REQUIREMENT: Can you copy word for word the part of the comment thread below that begins at the words "And yes, it’s" and stops after the words "DLLs are loaded."?

STUDY TEXT:

    And yes, it’s crazy how much stuff we routinely load into our process, and we need better ways to inform people of ad-/malware infections.

  2. Mark Richardson Says:

    Perhaps you could employ some user-side security – when Mozilla ships for Windows, it has a set of known good DLLs that have MD5s available. Store the list in an encrypted/signed file. When new DLLs appear between runs, OK them with the browser’s user before loading them, and if accepted, generate an additional (or non-Mozilla) list – or perhaps keep these lists off the machine in sync space. If the user ever experiences problems, first have them delete the secondary list, or have an option to run in a protected mode where only Mozilla DLLs are loaded.

    Anyway, however this checking is done, my point is that if my browser said at startup “new DLL 0eYZf0QFDSGEAbTRWD3F.dll found, DLLs contain executable code, this could be a virus, should I load it?” I think I’d say no. As an extra check, those new MD5s could be checked with a central blacklist server if the user asks for help deciding what to do.

  3. Danny Moules Says:

    “if we could blacklist by MD5 sum or so, that malware blocking stuff would be easier.”

    The moment you do that, they switch to another technique. Not sure there’s any benefit.

    I do wish we could tell users about it though. People think I’m being rude when I point out to them “almost every problem people come to me about turns out to be not be Firefox’s fault”. The only time they’re not offended is when they’re convinced they’re superior to the average user. Then those people are even more upset when they find out they’re not – after investigation.

    People are downright incredulous at the idea that Firefox could not be the source of these problems. Much like they are with Windows. I feel we could do to name and shame a bit more. Better than going the Apple (*cough* /AMO *cough*) route.

Stored data:
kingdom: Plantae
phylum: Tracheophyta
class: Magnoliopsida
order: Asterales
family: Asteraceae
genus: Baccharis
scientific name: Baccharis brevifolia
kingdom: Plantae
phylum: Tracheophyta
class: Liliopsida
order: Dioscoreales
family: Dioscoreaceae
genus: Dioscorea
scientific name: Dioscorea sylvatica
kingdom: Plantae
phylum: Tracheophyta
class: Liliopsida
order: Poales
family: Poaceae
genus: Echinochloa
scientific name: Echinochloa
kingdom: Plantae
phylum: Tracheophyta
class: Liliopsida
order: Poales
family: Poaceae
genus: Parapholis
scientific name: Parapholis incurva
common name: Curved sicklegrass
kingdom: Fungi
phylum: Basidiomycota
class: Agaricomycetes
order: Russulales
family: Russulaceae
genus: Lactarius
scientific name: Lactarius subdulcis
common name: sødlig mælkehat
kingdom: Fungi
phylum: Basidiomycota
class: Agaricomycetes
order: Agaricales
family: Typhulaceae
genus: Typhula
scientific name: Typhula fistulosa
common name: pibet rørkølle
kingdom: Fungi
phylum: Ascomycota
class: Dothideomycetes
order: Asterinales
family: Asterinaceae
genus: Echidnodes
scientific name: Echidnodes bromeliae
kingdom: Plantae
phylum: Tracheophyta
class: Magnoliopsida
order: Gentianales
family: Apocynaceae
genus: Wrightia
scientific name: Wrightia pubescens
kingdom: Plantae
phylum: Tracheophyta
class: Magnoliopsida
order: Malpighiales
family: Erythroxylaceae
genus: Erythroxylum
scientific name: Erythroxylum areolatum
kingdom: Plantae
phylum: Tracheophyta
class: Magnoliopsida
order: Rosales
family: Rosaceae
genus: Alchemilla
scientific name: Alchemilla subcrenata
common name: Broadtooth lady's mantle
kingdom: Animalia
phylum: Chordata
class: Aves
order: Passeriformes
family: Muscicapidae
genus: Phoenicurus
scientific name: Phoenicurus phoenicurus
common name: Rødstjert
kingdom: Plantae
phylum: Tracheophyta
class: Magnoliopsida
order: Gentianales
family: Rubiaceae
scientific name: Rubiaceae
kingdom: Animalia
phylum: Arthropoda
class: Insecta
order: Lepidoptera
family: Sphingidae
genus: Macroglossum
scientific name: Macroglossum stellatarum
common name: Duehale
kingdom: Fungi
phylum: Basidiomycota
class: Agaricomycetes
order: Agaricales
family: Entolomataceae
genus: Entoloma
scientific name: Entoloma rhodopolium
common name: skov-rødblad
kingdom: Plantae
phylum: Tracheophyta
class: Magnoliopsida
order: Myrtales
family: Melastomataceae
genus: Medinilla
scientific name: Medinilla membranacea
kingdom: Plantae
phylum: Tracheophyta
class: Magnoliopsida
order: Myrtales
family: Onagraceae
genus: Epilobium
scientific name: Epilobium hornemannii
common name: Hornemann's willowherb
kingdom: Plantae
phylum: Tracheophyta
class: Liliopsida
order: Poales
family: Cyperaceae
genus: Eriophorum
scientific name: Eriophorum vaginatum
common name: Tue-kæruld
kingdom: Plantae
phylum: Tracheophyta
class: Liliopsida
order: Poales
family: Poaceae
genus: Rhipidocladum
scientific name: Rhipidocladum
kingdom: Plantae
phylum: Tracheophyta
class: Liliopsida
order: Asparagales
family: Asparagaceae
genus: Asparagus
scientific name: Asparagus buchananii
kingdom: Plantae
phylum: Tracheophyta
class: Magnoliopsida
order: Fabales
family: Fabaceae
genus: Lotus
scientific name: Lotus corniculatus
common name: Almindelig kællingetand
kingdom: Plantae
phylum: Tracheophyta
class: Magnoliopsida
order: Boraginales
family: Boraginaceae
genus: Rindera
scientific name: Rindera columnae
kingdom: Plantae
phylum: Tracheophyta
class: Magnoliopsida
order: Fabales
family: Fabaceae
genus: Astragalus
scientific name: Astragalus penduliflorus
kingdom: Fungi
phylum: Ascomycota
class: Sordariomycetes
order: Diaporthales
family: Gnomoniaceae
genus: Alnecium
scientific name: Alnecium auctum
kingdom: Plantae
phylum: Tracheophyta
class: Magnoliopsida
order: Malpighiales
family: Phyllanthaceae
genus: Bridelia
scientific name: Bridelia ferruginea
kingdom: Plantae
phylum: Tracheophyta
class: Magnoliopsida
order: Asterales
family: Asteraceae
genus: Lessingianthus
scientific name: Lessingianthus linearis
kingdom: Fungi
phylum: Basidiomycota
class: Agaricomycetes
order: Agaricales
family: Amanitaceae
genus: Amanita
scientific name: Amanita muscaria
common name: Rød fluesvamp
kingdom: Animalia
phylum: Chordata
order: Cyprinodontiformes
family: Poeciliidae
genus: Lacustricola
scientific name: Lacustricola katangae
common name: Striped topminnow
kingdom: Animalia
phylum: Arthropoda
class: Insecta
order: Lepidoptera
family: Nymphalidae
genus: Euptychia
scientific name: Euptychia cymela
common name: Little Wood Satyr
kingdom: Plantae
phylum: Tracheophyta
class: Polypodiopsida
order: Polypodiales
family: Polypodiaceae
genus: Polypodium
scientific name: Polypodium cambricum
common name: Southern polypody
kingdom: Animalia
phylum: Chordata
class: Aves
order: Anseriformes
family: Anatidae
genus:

RESPONSE TO THE EXERCISE:
And yes, it’s crazy how much stuff we routinely load into our process, and we need better ways to inform people of ad-/malware infections.

  2. Mark Richardson Says:

    Perhaps you could employ some user-side security – when Mozilla ships for Windows, it has a set of known good DLLs that have MD5s available. Store the list in an encrypted/signed file. When new DLLs appear between runs, OK them with the browser’s user before loading them, and if accepted, generate an additional (or non-Mozilla) list – or perhaps keep these lists off the machine in sync space. If the user ever experiences problems, first have them delete the secondary list, or have an option to run in a protected mode where only Mozilla DLLs are loaded.